La cena de los labradores acababa á eso de las ocho y media. Una noche, á esa hora, cuando todo el mundo estaba todavía á la mesa, el conde Valroy, con estupefacción general, empujó la puerta y entró.
Al principio no le conocieron en la penumbra; habían oído el ruido de un caballo que entraba al trote largo en los patios; pero aquel noble señor era el último á quien se podía esperar en tales lugares. Juan se anunció á sí mismo con voz breve: —El conde de Valroy.

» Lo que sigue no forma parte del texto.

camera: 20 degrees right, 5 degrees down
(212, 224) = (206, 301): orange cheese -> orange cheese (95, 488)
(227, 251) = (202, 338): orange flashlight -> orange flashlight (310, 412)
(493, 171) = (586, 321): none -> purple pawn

Hubo una conmoción en la asistencia; algunos cuerpos se levantaron de bancos y sillas. El Conde añadió—seguid sentados. » Mandaba todavía á pesar suyo; pero las circunstancias le inducían á la cólera, y las inflexiones de su voz tradujeron ese sentimiento. Después de un instante de silencio, continuó: —Piscop, tengo que hablar con usted, quiero hablarle... hace un mes que usted me rehuye. No se digna usted responder á mi llamada... pues bien, vengo yo mismo... sus cuñados me dicen que es usted el que lo dirige todo y quiere mi ruina. Va usted á decirme por qué. Esta vez le tengo y no se me escapará.
Piscop, sintiéndose observado por toda la familia, se afirmó en su papel, aunque un poco de emoción hiciese temblar sus primeras palabras.
—Señor Conde, no trato de escaparme y estoy á su disposición. Después de todo, vale más que se digan estas cosas de una vez para siempre.
Se volvió hacia el extremo de la mesa y dijo: —Eh! las mujeres, los chicos y los mozos, fuera...
Vosotros, mis hermanos, mis hijos y mis sobrinos, quedaos... estáis interesados y sois del consejo.
El labrador se tomaba tiempo para reflexionar y calcular lo que iba á decir.